One of the places that popped up was South Africa and I remembered that I always wanted to go there. Booking it we didn’t think inform ourselves about the different areas of Johannesburg. We booked something close to the city center because that’s always were the most fun is going down and where cities are safest. Right? No.
The Uber took us to our crazily cheap place in Johannesburg and didn’t really give us an answer if the area was safe to live in. The hotel owner did, however, when she explained that this was a bad area, lots of drugs and gang shit happening on the one side. The other side is constantly being improved and becoming more and more of a hipster area. We were staying right in the middle and began to worry when the hotel owner told us we were brave to have come here (being the two slices of white bread that we are).
Joburg House Builder: Electric Fences, Barbwire and CCTV cameras
In the beginning, we worried a lot but this got better over time. The first few days we only left the hotel with an Uber waiting to pick us up but later we decided to walk around the block and found out that we were living in quite the regular area.
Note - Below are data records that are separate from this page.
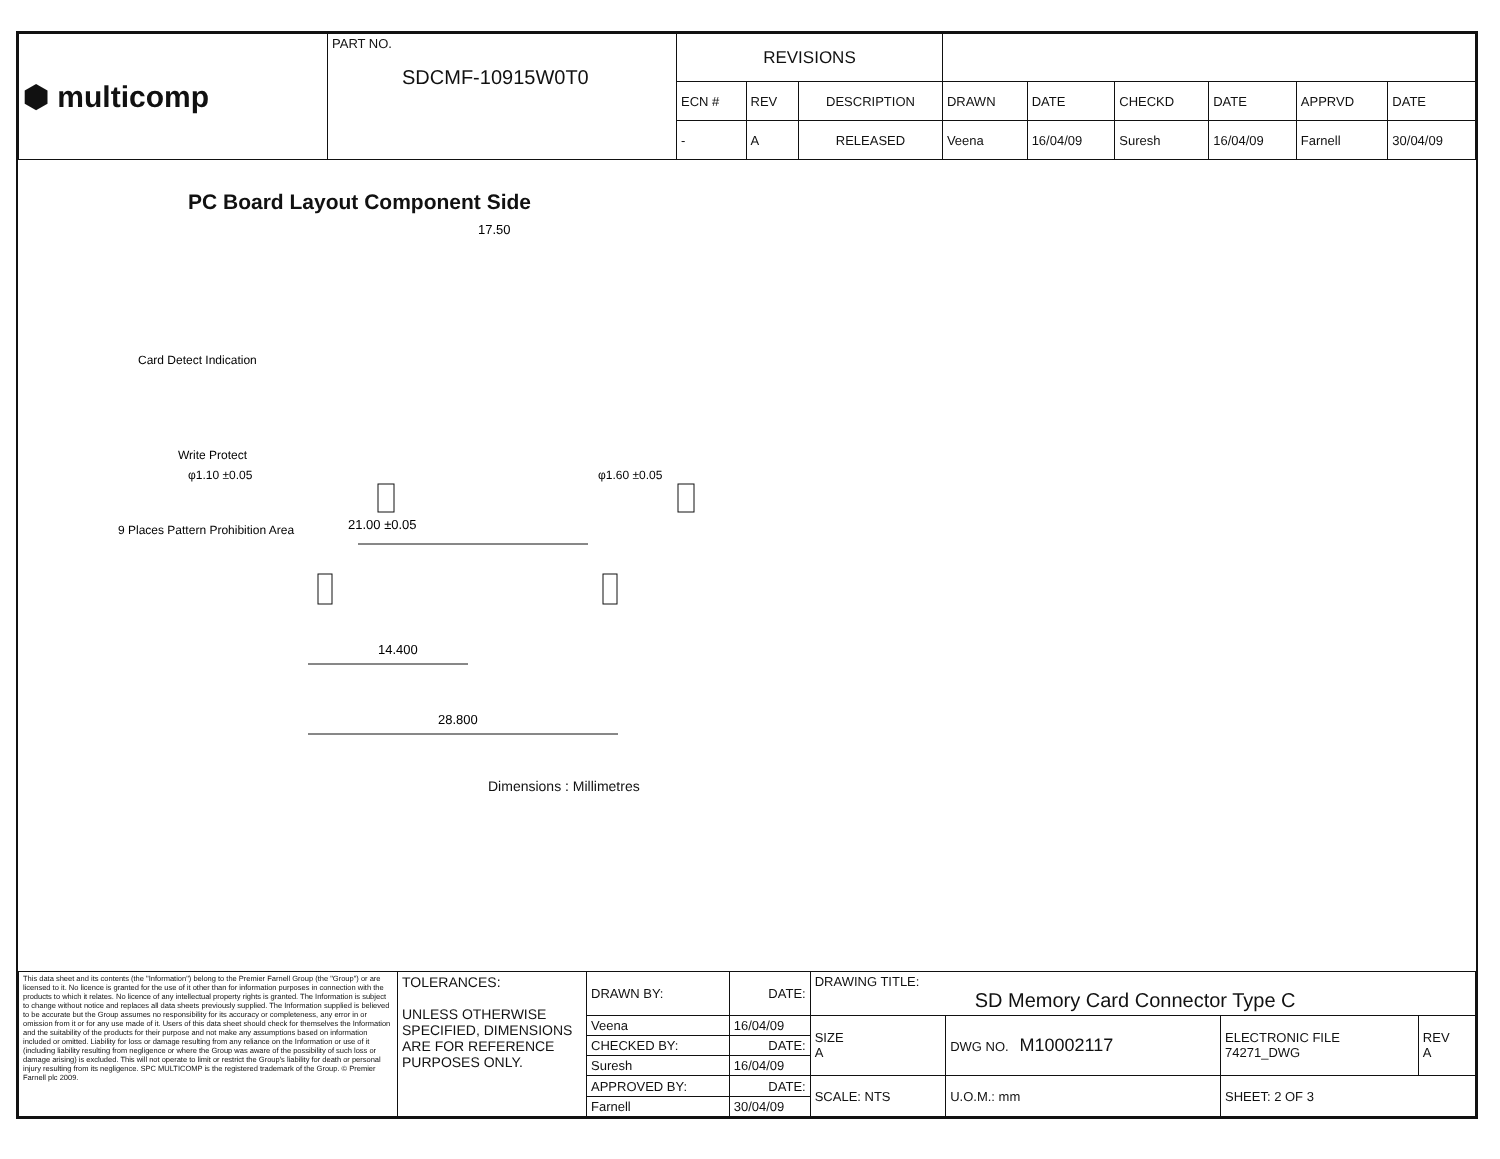| ⬢ multicomp | PART NO. SDCMF-10915W0T0 | REVISIONS | | | | | | | | |
| | | ECN # | REV | DESCRIPTION | DRAWN | DATE | CHECKD | DATE | APPRVD | DATE |
| | | - | A | RELEASED | Veena | 16/04/09 | Suresh | 16/04/09 | Farnell | 30/04/09 |
PC Board Layout Component Side
17.50
21.00 ±0.05
28.800
14.400
Card Detect Indication
Write Protect
φ1.10 ±0.05
φ1.60 ±0.05
9 Places Pattern Prohibition Area
Dimensions : Millimetres
| This data sheet and its contents (the "Information") belong to the Premier Farnell Group (the "Group") or are licensed to it. No licence is granted for the use of it other than for information purposes in connection with the products to which it relates. No licence of any intellectual property rights is granted. The Information is subject to change without notice and replaces all data sheets previously supplied. The Information supplied is believed to be accurate but the Group assumes no responsibility for its accuracy or completeness, any error in or omission from it or for any use made of it. Users of this data sheet should check for themselves the Information and the suitability of the products for their purpose and not make any assumptions based on information included or omitted. Liability for loss or damage resulting from any reliance on the Information or use of it (including liability resulting from negligence or where the Group was aware of the possibility of such loss or damage arising) is excluded. This will not operate to limit or restrict the Group's liability for death or personal injury resulting from its negligence. SPC MULTICOMP is the registered trademark of the Group. © Premier Farnell plc 2009. | TOLERANCES: UNLESS OTHERWISE SPECIFIED, DIMENSIONS ARE FOR REFERENCE PURPOSES ONLY. | DRAWN BY: | DATE: | DRAWING TITLE: SD Memory Card Connector Type C | | | | |
| | | Veena | 16/04/09 | SIZE A | DWG NO. M10002117 | | ELECTRONIC FILE 74271_DWG | REV A |
| | | CHECKED BY: | DATE: | | | | | |
| | | Suresh | 16/04/09 | | | | | |
| | | APPROVED BY: | DATE: | SCALE: NTS | | U.O.M.: mm | SHEET: 2 OF 3 | |
| | | Farnell | 30/04/09 | | | | | |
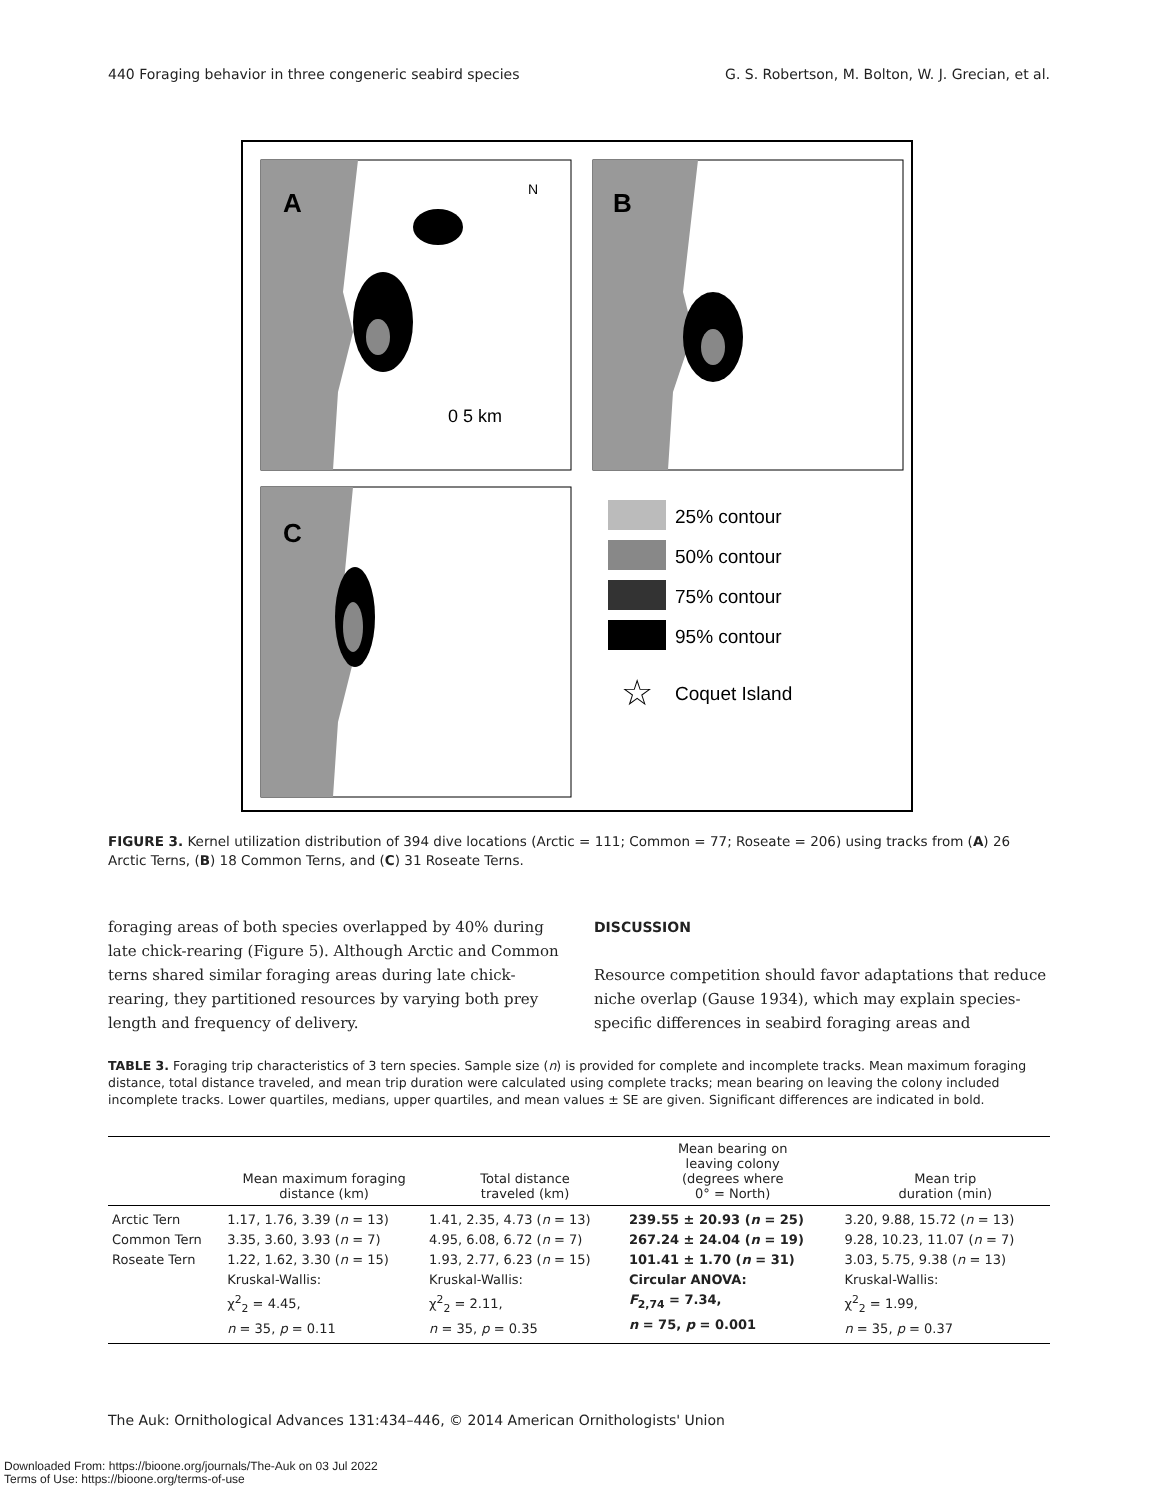440 Foraging behavior in three congeneric seabird species G. S. Robertson, M. Bolton, W. J. Grecian, et al.
A
N
0 5 km
B
C
25% contour
50% contour
75% contour
95% contour
☆
Coquet Island
FIGURE 3. Kernel utilization distribution of 394 dive locations (Arctic = 111; Common = 77; Roseate = 206) using tracks from (A) 26 Arctic Terns, (B) 18 Common Terns, and (C) 31 Roseate Terns.
foraging areas of both species overlapped by 40% during late chick-rearing (Figure 5). Although Arctic and Common terns shared similar foraging areas during late chick-rearing, they partitioned resources by varying both prey length and frequency of delivery.
DISCUSSION
Resource competition should favor adaptations that reduce niche overlap (Gause 1934), which may explain species-specific differences in seabird foraging areas and
TABLE 3. Foraging trip characteristics of 3 tern species. Sample size (n) is provided for complete and incomplete tracks. Mean maximum foraging distance, total distance traveled, and mean trip duration were calculated using complete tracks; mean bearing on leaving the colony included incomplete tracks. Lower quartiles, medians, upper quartiles, and mean values ± SE are given. Significant differences are indicated in bold.
| | Mean maximum foraging distance (km) | Total distance traveled (km) | Mean bearing on leaving colony (degrees where 0° = North) | Mean trip duration (min) |
| --- | --- | --- | --- | --- |
| Arctic Tern Common Tern Roseate Tern | 1.17, 1.76, 3.39 ( n = 13) 3.35, 3.60, 3.93 ( n = 7) 1.22, 1.62, 3.30 ( n = 15) Kruskal-Wallis: χ<sup>2</sup><sub>2</sub> = 4.45, n = 35, p = 0.11 | 1.41, 2.35, 4.73 ( n = 13) 4.95, 6.08, 6.72 ( n = 7) 1.93, 2.77, 6.23 ( n = 15) Kruskal-Wallis: χ<sup>2</sup><sub>2</sub> = 2.11, n = 35, p = 0.35 | 239.55 ± 20.93 ( n = 25) 267.24 ± 24.04 ( n = 19) 101.41 ± 1.70 ( n = 31) Circular ANOVA: F<sub>2,74</sub> = 7.34, n = 75, p = 0.001 | 3.20, 9.88, 15.72 ( n = 13) 9.28, 10.23, 11.07 ( n = 7) 3.03, 5.75, 9.38 ( n = 13) Kruskal-Wallis: χ<sup>2</sup><sub>2</sub> = 1.99, n = 35, p = 0.37 |
The Auk: Ornithological Advances 131:434–446, © 2014 American Ornithologists' Union
Downloaded From: https://bioone.org/journals/The-Auk on 03 Jul 2022
Terms of Use: https://bioone.org/terms-of-use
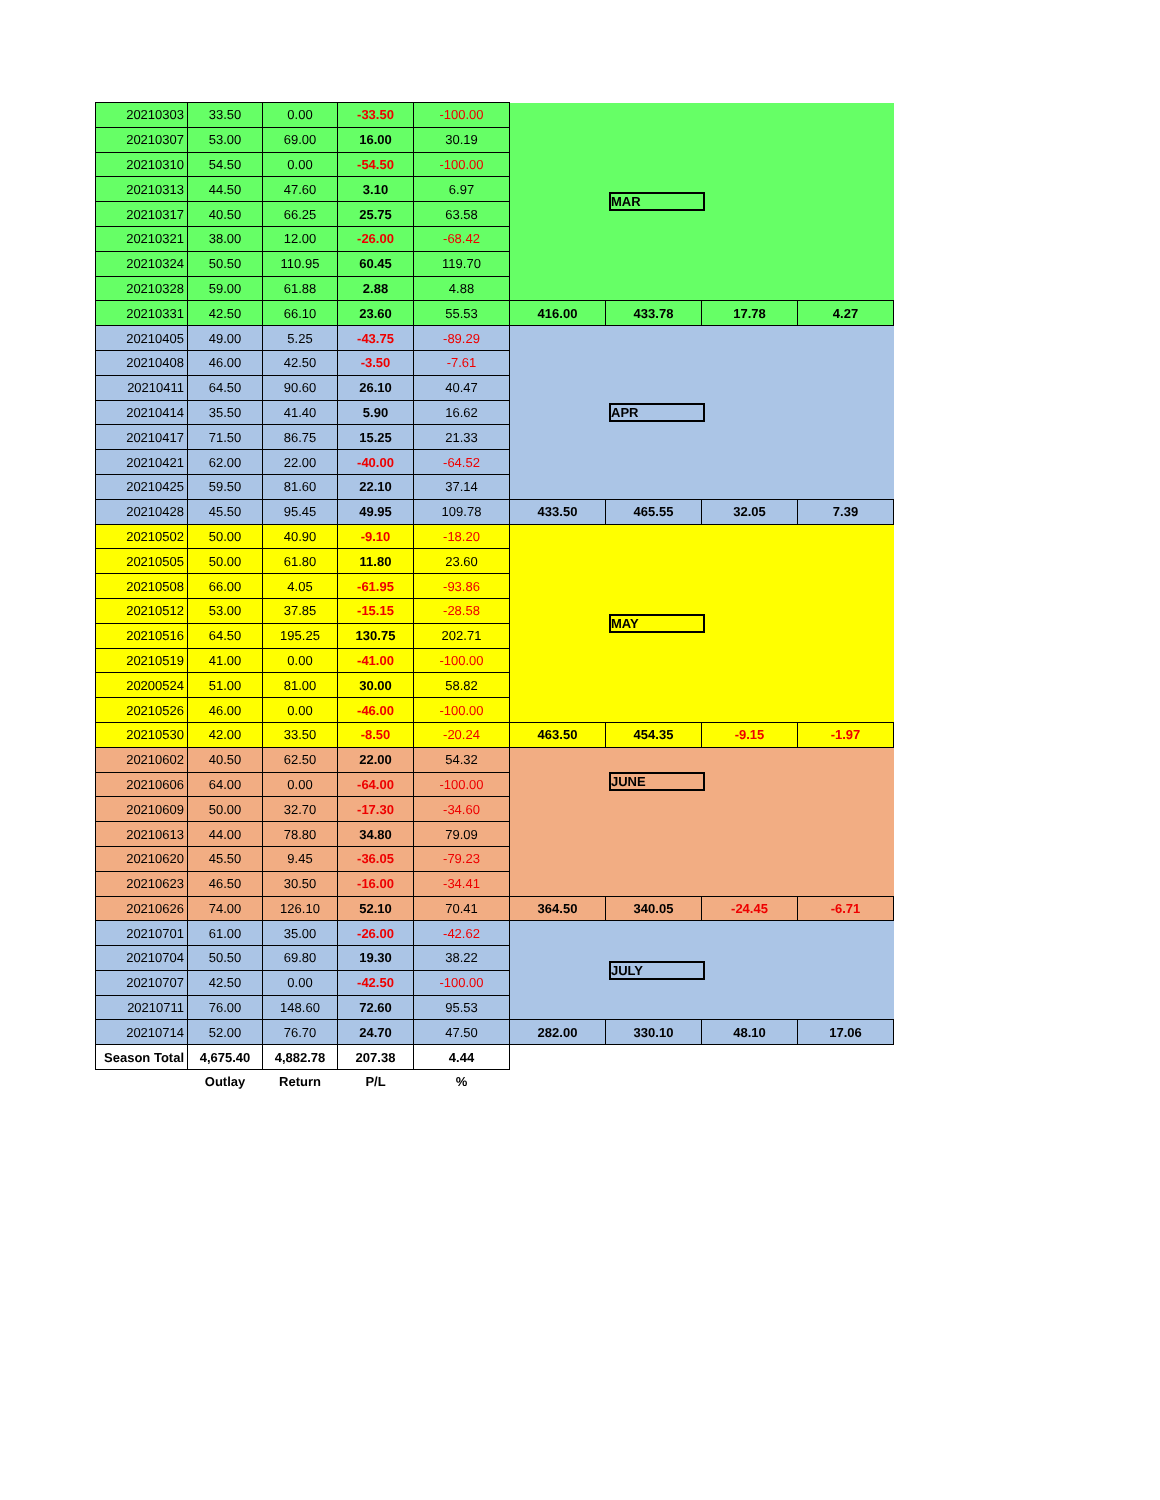| 20210303 | 33.50 | 0.00 | -33.50 | -100.00 | MAR | | | |
| 20210307 | 53.00 | 69.00 | 16.00 | 30.19 | | | | |
| 20210310 | 54.50 | 0.00 | -54.50 | -100.00 | | | | |
| 20210313 | 44.50 | 47.60 | 3.10 | 6.97 | | | | |
| 20210317 | 40.50 | 66.25 | 25.75 | 63.58 | | | | |
| 20210321 | 38.00 | 12.00 | -26.00 | -68.42 | | | | |
| 20210324 | 50.50 | 110.95 | 60.45 | 119.70 | | | | |
| 20210328 | 59.00 | 61.88 | 2.88 | 4.88 | | | | |
| 20210331 | 42.50 | 66.10 | 23.60 | 55.53 | 416.00 | 433.78 | 17.78 | 4.27 |
| 20210405 | 49.00 | 5.25 | -43.75 | -89.29 | APR | | | |
| 20210408 | 46.00 | 42.50 | -3.50 | -7.61 | | | | |
| 20210411 | 64.50 | 90.60 | 26.10 | 40.47 | | | | |
| 20210414 | 35.50 | 41.40 | 5.90 | 16.62 | | | | |
| 20210417 | 71.50 | 86.75 | 15.25 | 21.33 | | | | |
| 20210421 | 62.00 | 22.00 | -40.00 | -64.52 | | | | |
| 20210425 | 59.50 | 81.60 | 22.10 | 37.14 | | | | |
| 20210428 | 45.50 | 95.45 | 49.95 | 109.78 | 433.50 | 465.55 | 32.05 | 7.39 |
| 20210502 | 50.00 | 40.90 | -9.10 | -18.20 | MAY | | | |
| 20210505 | 50.00 | 61.80 | 11.80 | 23.60 | | | | |
| 20210508 | 66.00 | 4.05 | -61.95 | -93.86 | | | | |
| 20210512 | 53.00 | 37.85 | -15.15 | -28.58 | | | | |
| 20210516 | 64.50 | 195.25 | 130.75 | 202.71 | | | | |
| 20210519 | 41.00 | 0.00 | -41.00 | -100.00 | | | | |
| 20200524 | 51.00 | 81.00 | 30.00 | 58.82 | | | | |
| 20210526 | 46.00 | 0.00 | -46.00 | -100.00 | | | | |
| 20210530 | 42.00 | 33.50 | -8.50 | -20.24 | 463.50 | 454.35 | -9.15 | -1.97 |
| 20210602 | 40.50 | 62.50 | 22.00 | 54.32 | JUNE | | | |
| 20210606 | 64.00 | 0.00 | -64.00 | -100.00 | | | | |
| 20210609 | 50.00 | 32.70 | -17.30 | -34.60 | | | | |
| 20210613 | 44.00 | 78.80 | 34.80 | 79.09 | | | | |
| 20210620 | 45.50 | 9.45 | -36.05 | -79.23 | | | | |
| 20210623 | 46.50 | 30.50 | -16.00 | -34.41 | | | | |
| 20210626 | 74.00 | 126.10 | 52.10 | 70.41 | 364.50 | 340.05 | -24.45 | -6.71 |
| 20210701 | 61.00 | 35.00 | -26.00 | -42.62 | JULY | | | |
| 20210704 | 50.50 | 69.80 | 19.30 | 38.22 | | | | |
| 20210707 | 42.50 | 0.00 | -42.50 | -100.00 | | | | |
| 20210711 | 76.00 | 148.60 | 72.60 | 95.53 | | | | |
| 20210714 | 52.00 | 76.70 | 24.70 | 47.50 | 282.00 | 330.10 | 48.10 | 17.06 |
| Season Total | 4,675.40 | 4,882.78 | 207.38 | 4.44 | | | | |
| | Outlay | Return | P/L | % | | | | |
Not fancy or anything but also not overly sketchy. The only thing I could never get used to is that every house in all of Joburg had high walls around it and most of them barbwires, electric fences and CCTV cameras.
You may ask yourself now why we idiots decided to stay in an area that people kept warning us about. No, it wasn’t that we were too lazy to look for something else and No, it wasn’t because a night there cost less than a large meal at home (ok, that honestly did help our decision to stay too). More than anything we stayed because of the great hotel staff. We might have been staying in a ‘ghetto’ (if you wanna call it that) but these guys took good care of us. Sometimes I think that they worried more about us than we did. They ended up playing taxi drivers and tourist guides when we needed them to be and we felt like they always had our backs. So, we didn’t worry much about life in Joburg. Until today, a week later.
The real-life Purge
We spend about a week in Cape Town and we flew back to Joburg yesterday for one last night before flying back home tomorrow. In the meantime, riots have taken down large neighborhoods and whole areas of Joburg. In a nutshell, South Africans and foreigners are fighting with each other. Poverty levels are high and people from South Africa feel that foreigners take away their jobs. So, they demolish foreigner’s shops, loot them and fight. A few people have even been killed in the riots that feel a lot like the plot of the movie The Purge.
Of course, we incidentally booked our hotel in one of the areas where the riots are happening. We’re so lucky. We wanted to go there today but as we saw cars leaving the district in masses, shops being shut down and the area itself empty as a ghost town we decided to go back to the airport and book another hotel in a safer area. That’s where we are right now and that’s where I am writing this blog entry. It is also the place I am asking myself why international media isn’t covering any of this even though it feels like the beginning of a small civil war here.
I am just glad I will be home safely tomorrow. (Unless my flight crashes which would not only be the cherry on top of the irony milkshake but would also mean that this blog post never sees the light of day.) Let’s just hope the situation here – and in many other places in the world – calms down soon.